→ Brief 1
Could you switch "garish" to "loud" in the comment about the comics, giving the passage that begins at "Updating my comment" and stops after "one and only)."?

→ Study text
==*==

Updating my comment from – sheesh – almost a decade and a half ago, I did end up getting Panther’s Prey not too long afterward; I agree with Greg about the garish coloring, but I also found Turner’s art a bit uneven – at places it’s so lush and beautiful and at others it looks a bit rushed. For all of its faults, though, I still like the story, as I generally like all of McGregor’s Black Panther material (and I don’t recognize anyone but Monica Lynne as T’Challa’s one and only).
Re Greg wondering if Panther’s Prey was Monica Lynne’s swan song, in 2018 Marvel published a Black Panther Annual which included a Don McGregor story showing what had happened to Monica. In my opinion it was beautiful, it was apt, but very sad. If you like McGregor’s version of T’Challa then it’s well worth getting. This https://www.comics.org/issue/1787503/ is the comic in question. Fair warning: the plot synopsis, which you need to scroll down to see, contains a massive spoiler.
DC’s Sword of Sorcery was decent stuff; but the later Epic mini, from a more mature Howard Chaykin, Mike Mignola and Al Williamson was soooo much better, with Chaykin better able to capture Leiber’s voice and Mignola and Williamson really going to town on the art, especially the creepier stories. I much preferred Fafhrd and Gray Mouser to Conan, as they had more personality and were more relatable and the comic captures it well. Sadly, that was all we got and Marvel barely promoted it, like most Epic features that didn’t have a Marvel-owned character in them.

==*==

→ Recorded information

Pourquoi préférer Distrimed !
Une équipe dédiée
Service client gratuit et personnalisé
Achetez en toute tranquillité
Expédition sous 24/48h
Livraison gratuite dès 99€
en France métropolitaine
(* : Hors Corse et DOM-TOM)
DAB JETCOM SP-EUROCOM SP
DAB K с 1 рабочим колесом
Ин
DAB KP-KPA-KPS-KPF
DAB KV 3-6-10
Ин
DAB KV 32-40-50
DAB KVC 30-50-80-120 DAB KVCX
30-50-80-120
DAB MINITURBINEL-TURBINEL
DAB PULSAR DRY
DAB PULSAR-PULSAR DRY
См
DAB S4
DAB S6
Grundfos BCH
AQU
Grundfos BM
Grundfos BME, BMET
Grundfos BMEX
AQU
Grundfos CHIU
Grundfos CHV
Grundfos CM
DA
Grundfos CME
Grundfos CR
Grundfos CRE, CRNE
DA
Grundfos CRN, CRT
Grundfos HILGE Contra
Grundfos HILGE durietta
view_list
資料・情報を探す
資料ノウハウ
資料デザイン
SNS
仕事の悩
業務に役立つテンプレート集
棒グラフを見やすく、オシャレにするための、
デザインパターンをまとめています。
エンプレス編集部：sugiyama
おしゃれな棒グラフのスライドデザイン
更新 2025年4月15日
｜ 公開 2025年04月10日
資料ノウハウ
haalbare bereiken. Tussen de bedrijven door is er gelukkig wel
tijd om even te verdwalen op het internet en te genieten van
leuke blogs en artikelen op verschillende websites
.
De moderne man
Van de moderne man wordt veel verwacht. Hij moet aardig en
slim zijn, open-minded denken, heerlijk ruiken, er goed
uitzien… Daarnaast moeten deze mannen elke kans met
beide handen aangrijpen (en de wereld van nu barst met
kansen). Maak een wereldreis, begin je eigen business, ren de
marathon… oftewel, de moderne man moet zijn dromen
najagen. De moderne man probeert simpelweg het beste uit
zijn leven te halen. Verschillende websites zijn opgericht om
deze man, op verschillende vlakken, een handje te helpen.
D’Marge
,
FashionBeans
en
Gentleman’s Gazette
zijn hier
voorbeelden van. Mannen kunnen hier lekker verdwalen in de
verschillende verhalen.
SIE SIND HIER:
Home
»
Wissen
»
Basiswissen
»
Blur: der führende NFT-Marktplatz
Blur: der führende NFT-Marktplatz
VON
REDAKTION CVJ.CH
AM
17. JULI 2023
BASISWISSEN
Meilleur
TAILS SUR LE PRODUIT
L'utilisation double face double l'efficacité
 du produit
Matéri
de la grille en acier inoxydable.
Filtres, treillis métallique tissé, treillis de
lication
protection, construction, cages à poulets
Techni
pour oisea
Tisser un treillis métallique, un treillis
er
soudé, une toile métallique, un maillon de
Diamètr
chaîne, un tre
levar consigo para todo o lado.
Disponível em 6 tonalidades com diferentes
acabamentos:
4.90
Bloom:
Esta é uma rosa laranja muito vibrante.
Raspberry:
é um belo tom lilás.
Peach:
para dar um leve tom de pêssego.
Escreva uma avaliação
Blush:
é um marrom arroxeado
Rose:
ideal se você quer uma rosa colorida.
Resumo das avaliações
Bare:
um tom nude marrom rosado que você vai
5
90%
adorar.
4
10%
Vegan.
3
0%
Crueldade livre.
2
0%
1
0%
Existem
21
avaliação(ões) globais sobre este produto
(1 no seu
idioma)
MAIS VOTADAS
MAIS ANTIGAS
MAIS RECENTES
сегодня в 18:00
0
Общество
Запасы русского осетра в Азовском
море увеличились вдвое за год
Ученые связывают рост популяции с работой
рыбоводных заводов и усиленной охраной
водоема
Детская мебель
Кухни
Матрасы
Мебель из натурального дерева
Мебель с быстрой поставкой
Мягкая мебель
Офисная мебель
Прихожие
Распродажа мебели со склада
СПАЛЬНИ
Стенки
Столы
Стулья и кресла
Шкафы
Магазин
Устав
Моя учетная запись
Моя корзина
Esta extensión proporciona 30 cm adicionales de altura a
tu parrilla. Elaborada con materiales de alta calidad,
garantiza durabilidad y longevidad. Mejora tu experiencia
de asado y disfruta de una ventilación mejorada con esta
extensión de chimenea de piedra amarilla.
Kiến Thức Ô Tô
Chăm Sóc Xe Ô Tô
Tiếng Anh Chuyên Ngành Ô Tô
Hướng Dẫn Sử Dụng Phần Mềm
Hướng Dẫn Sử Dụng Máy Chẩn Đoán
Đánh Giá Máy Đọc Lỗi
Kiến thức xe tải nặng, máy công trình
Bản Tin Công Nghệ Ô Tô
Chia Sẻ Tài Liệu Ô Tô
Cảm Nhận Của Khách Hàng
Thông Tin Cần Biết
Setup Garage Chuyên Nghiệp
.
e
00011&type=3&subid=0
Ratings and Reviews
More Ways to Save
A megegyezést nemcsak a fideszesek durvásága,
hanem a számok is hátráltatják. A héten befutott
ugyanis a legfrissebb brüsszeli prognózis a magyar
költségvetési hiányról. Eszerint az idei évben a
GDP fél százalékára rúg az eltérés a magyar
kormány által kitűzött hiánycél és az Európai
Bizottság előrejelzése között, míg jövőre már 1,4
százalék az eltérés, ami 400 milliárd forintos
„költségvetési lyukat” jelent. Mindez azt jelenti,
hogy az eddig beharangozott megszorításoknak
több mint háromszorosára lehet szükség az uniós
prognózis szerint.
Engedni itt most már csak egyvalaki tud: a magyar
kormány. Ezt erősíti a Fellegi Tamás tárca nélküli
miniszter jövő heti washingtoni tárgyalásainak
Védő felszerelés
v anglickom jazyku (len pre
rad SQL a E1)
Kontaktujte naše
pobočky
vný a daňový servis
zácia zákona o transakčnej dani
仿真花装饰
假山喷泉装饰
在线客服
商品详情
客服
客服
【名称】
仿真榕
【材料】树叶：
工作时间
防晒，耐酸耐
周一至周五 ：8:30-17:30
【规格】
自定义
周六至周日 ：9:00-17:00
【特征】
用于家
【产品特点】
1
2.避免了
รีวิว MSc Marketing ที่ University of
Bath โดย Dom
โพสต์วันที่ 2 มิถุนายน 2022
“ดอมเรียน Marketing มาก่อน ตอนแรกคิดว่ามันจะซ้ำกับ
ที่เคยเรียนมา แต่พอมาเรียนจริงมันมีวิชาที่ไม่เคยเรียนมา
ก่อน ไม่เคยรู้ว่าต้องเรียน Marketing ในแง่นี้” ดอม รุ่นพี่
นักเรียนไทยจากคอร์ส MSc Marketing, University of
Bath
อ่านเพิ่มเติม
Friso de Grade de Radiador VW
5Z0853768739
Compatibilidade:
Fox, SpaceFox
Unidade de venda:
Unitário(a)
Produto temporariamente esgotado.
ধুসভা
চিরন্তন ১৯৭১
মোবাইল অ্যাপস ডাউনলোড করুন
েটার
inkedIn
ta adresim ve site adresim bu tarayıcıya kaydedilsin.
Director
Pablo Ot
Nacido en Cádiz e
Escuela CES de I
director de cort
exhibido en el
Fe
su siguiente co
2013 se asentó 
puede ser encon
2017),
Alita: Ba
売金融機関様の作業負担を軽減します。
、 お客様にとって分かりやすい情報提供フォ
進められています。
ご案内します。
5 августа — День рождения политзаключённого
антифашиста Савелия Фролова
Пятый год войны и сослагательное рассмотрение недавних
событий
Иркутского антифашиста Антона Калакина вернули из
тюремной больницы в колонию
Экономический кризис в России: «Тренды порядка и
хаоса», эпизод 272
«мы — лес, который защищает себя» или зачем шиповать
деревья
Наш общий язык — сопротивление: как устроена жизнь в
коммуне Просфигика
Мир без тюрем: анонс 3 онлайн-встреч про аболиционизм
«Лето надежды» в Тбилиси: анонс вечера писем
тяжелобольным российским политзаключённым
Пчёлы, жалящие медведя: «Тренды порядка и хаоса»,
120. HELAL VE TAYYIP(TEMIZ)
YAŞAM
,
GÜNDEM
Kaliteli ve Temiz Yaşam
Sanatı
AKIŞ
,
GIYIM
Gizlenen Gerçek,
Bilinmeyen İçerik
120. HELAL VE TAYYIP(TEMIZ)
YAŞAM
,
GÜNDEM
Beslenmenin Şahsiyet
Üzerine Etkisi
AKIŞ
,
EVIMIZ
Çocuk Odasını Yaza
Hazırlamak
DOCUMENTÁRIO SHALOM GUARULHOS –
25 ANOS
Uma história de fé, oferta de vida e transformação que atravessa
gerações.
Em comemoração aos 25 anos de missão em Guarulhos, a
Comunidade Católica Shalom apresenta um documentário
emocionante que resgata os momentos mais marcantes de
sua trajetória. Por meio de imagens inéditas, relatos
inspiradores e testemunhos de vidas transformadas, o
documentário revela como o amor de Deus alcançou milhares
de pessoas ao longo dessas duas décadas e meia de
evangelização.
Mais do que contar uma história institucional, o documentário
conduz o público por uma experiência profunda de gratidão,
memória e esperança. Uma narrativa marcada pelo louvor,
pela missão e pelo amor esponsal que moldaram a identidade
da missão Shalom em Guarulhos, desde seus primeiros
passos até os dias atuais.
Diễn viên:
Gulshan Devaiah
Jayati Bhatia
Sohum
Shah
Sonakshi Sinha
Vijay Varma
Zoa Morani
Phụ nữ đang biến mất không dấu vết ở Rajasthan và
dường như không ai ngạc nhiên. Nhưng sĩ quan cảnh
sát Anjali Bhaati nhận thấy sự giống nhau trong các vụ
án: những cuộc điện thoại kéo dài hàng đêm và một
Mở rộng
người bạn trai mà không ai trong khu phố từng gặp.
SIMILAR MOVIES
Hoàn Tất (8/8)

==*==

→ Brief 2
Can you echo the listing unchanged, beginning at its first line and stopping after the line that contains "棒グラフを見やすく、オシャレにするための、"?

→ Task output 1
Updating my comment from – sheesh – almost a decade and a half ago, I did end up getting Panther’s Prey not too long afterward; I agree with Greg about the loud coloring, but I also found Turner’s art a bit uneven – at places it’s so lush and beautiful and at others it looks a bit rushed. For all of its faults, though, I still like the story, as I generally like all of McGregor’s Black Panther material (and I don’t recognize anyone but Monica Lynne as T’Challa’s one and only).

→ Task output 2
Pourquoi préférer Distrimed !
Une équipe dédiée
Service client gratuit et personnalisé
Achetez en toute tranquillité
Expédition sous 24/48h
Livraison gratuite dès 99€
en France métropolitaine
(* : Hors Corse et DOM-TOM)
DAB JETCOM SP-EUROCOM SP
DAB K с 1 рабочим колесом
Ин
DAB KP-KPA-KPS-KPF
DAB KV 3-6-10
Ин
DAB KV 32-40-50
DAB KVC 30-50-80-120 DAB KVCX
30-50-80-120
DAB MINITURBINEL-TURBINEL
DAB PULSAR DRY
DAB PULSAR-PULSAR DRY
См
DAB S4
DAB S6
Grundfos BCH
AQU
Grundfos BM
Grundfos BME, BMET
Grundfos BMEX
AQU
Grundfos CHIU
Grundfos CHV
Grundfos CM
DA
Grundfos CME
Grundfos CR
Grundfos CRE, CRNE
DA
Grundfos CRN, CRT
Grundfos HILGE Contra
Grundfos HILGE durietta
view_list
資料・情報を探す
資料ノウハウ
資料デザイン
SNS
仕事の悩
業務に役立つテンプレート集
棒グラフを見やすく、オシャレにするための、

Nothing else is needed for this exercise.